One of the things that has been very much on my mind these days is an awareness of the stunning lack of empathy expressed by public figures, particularly in the political realm. What feels so impacting is that this apparent lack of empathy resonates with so many people around the world, as reflected in news reports about the many ways in which we harm one another.
For me, empathy has to do with being able to have a sense of what someone else experiences and then to feel both compassion and a sense of care for the well-being of others. The African word “ubuntu” encompasses this sense, where it says “I am who I am because you are.” I recall reading about this principle in an article written by a Westerner who went to Africa and witnessed a group of children playing together. Someone, it may have been a researcher, wanted the children to run a race to see who would win.

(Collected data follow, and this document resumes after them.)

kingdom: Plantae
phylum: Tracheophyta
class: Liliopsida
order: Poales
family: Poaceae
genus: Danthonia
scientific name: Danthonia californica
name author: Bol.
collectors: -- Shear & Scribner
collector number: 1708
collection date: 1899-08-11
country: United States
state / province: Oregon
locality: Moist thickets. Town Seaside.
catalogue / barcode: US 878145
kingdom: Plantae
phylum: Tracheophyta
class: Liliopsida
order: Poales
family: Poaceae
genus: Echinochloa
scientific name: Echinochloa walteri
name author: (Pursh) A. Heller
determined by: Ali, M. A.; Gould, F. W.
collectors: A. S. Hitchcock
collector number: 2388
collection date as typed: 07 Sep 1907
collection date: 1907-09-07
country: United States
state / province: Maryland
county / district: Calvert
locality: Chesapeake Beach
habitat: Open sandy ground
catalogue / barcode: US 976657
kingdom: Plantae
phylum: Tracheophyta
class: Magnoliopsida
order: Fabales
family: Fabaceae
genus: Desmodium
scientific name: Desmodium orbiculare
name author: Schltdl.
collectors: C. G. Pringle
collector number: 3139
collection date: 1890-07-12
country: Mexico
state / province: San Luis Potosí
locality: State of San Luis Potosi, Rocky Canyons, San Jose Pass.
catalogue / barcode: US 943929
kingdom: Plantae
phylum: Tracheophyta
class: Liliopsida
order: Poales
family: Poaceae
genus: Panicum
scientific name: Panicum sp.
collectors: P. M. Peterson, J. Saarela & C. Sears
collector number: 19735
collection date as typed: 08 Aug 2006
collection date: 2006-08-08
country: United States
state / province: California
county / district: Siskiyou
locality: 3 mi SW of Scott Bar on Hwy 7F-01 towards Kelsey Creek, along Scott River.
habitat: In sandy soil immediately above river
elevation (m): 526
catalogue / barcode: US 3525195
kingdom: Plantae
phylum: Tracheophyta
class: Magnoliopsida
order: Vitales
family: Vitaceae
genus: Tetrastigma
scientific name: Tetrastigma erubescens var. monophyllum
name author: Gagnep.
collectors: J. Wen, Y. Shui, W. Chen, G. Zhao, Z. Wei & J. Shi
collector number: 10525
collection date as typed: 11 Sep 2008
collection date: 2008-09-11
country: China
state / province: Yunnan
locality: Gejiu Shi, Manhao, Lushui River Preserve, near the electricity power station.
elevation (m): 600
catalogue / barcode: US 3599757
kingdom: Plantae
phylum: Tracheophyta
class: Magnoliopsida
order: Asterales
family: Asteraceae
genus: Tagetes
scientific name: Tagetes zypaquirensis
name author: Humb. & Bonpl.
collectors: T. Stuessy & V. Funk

What emerged was counter to our Western cultural value of competition. The children would run, then stop and look back, and then go back and run with those who were slower. When asked why they did this, why they didn’t keep running and win the race, the response was something along the lines of, “What fun would it be to leave anyone behind?”
This fundamental idea embodied in “ubuntu” for me encompasses what we need to awaken in all of us. How can we be satisfied with abundance, enough food, comfort, freedom to be who we naturally are, or ease if these qualities aren’t available to all of us? I remember reading William Ryan’s book, “Blaming the Victim” many years ago and the theme of that book has stayed with me throughout my adult life. It speaks to the tendency we have to blame people who are poor or otherwise have difficulties rather than to look at the larger societal and power dynamics that play a pivotal role in why it is considered acceptable that some people have a great deal and others suffer. Also, there are the ways in which we don’t want to imagine that we could also be in that situation if our circumstances were to change.
For this week’s experiment, I invite you to track even more closely your relationship with, and expression of, empathy – “Ubuntu” – in your everyday life. When you notice that someone is being oppressed, or doesn’t have access to a job, or in some other way suffers from a circumstance that doesn’t touch your present experience, what happens inside you? How does your heart respond? What thoughts come? Notice if there’s a part of you that blames people who suffer. It’s a response that has been conditioned in many of us and tracking these thoughts offers an ongoing opportunity to stop them and shift to a more empathic, and reality-based, perspective.
Remember that it’s helpful to bring along curiosity as your constant companion, and this is especially useful when tracking the kind of social conditioning often inherent in how we view the suffering of others. And, also please remember to pat any judgements on the head as they inevitably arise, move through, and move on. As I’ve said before, we can recognize that judgments are inevitable but our relationship to them can change.